- _Problem_
Pick out each line in the data below that contains the string "kern", and copy those lines.

- _Task material_
□ □ □

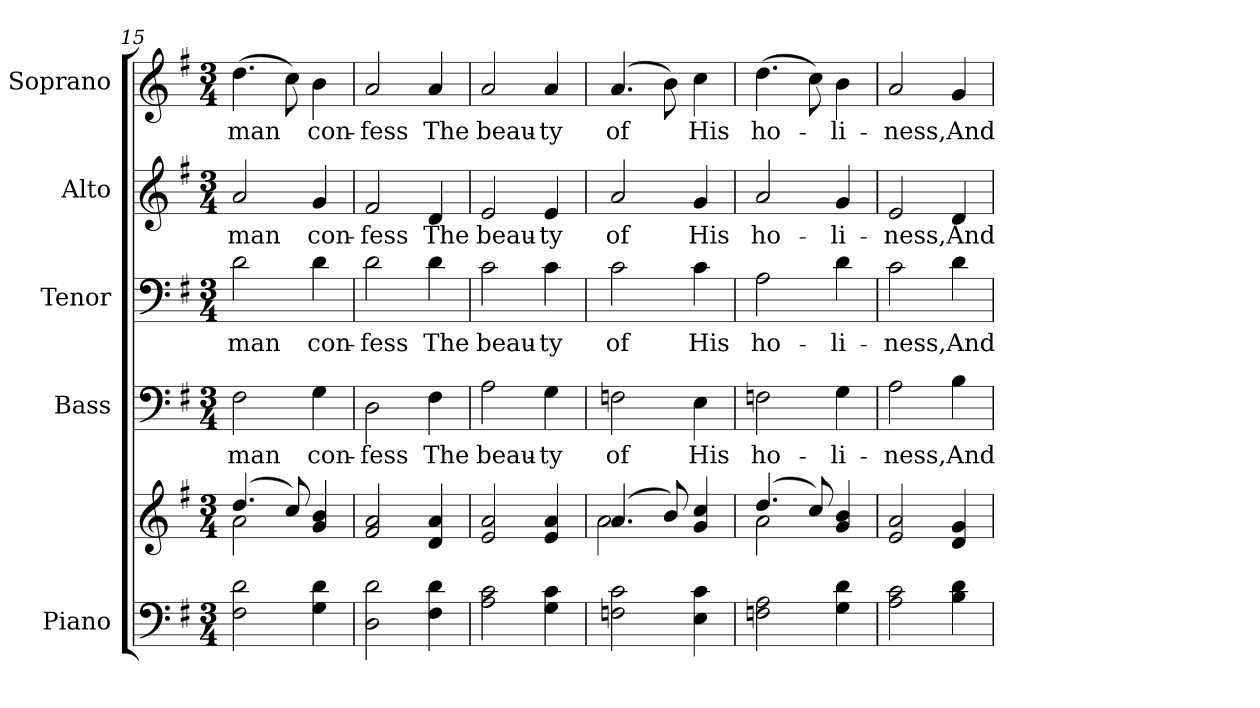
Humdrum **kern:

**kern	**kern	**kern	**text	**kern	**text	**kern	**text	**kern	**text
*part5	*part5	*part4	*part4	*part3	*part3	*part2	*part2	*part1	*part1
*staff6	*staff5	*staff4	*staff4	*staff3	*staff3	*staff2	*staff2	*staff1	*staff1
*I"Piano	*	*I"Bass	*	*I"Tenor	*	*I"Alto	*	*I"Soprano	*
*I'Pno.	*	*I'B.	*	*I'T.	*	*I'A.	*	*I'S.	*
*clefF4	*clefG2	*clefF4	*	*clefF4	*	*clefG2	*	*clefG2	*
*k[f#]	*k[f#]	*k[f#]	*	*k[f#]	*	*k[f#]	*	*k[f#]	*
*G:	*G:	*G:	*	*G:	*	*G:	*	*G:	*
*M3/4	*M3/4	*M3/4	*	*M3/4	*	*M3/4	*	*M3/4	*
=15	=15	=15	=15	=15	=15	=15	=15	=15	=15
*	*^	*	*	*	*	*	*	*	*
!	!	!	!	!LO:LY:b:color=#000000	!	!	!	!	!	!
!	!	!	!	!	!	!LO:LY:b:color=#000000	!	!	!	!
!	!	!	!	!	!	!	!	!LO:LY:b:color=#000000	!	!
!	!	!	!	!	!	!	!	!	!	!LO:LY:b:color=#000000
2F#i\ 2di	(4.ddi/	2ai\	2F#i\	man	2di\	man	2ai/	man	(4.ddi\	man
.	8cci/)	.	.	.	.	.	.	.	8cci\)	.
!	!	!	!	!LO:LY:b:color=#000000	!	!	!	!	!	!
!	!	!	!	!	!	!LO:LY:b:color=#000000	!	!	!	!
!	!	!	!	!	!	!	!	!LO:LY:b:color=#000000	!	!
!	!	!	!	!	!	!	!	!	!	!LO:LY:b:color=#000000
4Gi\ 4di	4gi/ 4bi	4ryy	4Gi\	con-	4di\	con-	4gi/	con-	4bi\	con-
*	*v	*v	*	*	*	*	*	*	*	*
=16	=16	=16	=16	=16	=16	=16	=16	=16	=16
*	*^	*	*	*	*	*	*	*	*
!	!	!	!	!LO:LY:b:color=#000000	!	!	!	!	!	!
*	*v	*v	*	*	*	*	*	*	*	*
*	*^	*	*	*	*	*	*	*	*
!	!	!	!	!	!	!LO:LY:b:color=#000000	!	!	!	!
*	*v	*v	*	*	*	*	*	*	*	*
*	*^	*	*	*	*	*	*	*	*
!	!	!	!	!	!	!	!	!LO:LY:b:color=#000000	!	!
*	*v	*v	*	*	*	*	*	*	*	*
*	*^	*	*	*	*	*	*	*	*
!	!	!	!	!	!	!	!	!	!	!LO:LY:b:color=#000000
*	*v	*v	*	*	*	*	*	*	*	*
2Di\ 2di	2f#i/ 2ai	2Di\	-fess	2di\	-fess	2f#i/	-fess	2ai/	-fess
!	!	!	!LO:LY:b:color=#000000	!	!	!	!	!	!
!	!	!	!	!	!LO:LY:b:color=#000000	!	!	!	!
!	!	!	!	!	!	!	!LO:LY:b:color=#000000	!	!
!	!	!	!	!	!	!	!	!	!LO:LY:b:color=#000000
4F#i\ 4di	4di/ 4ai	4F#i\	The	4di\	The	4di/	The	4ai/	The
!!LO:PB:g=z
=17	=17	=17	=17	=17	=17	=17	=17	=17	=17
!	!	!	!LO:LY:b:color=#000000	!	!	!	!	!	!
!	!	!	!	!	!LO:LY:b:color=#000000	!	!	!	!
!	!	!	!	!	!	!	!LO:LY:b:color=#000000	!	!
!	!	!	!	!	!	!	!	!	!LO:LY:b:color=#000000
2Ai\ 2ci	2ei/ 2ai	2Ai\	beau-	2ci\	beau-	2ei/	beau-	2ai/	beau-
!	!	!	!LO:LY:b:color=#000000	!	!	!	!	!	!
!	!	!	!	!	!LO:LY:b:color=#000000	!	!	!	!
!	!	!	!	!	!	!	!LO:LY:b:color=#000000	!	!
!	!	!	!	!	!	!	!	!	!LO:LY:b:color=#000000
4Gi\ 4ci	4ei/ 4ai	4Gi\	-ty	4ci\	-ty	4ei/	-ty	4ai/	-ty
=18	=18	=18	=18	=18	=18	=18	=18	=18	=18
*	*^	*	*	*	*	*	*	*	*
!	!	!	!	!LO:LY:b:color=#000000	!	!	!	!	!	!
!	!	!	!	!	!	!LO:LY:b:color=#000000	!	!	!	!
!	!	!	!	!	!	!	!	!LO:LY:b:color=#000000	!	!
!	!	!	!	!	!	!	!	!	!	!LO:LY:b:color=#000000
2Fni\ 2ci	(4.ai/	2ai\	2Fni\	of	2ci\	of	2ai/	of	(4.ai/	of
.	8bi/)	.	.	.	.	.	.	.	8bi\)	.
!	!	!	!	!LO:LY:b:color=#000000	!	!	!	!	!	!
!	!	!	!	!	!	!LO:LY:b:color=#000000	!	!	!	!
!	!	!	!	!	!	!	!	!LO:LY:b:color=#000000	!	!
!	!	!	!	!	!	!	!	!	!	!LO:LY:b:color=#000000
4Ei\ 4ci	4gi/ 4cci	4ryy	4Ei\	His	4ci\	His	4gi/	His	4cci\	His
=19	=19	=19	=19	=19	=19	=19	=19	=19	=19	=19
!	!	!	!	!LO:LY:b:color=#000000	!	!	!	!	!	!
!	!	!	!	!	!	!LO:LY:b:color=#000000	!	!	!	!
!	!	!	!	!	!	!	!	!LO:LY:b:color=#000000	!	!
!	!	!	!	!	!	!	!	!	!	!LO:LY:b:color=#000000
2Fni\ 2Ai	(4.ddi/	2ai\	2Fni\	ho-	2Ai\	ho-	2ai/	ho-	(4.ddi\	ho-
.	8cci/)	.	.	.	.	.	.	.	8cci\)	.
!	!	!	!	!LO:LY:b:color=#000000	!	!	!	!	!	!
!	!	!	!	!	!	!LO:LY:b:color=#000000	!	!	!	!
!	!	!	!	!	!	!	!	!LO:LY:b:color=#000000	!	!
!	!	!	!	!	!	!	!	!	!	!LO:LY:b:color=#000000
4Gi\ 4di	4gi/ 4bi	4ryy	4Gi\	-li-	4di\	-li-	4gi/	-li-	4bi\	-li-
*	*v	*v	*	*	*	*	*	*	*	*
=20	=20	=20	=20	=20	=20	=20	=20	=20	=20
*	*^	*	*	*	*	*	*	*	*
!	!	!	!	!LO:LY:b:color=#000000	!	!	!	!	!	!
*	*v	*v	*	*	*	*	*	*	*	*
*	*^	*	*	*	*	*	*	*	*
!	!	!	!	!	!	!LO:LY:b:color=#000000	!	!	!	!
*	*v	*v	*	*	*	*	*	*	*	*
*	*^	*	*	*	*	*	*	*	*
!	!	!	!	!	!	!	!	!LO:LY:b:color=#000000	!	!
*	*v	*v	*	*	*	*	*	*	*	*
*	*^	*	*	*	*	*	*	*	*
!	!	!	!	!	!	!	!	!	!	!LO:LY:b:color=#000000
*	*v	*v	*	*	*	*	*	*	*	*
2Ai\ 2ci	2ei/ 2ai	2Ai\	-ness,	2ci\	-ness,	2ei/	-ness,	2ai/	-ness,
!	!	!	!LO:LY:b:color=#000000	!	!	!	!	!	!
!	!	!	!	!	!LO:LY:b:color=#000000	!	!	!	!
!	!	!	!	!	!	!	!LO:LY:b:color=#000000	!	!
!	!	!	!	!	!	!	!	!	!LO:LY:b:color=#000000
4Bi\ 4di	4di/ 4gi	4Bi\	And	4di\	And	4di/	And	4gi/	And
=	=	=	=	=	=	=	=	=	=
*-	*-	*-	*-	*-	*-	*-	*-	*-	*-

□ □ □

- _Output_
Humdrum **kern:
**kern	**kern	**kern	**text	**kern	**text	**kern	**text	**kern	**text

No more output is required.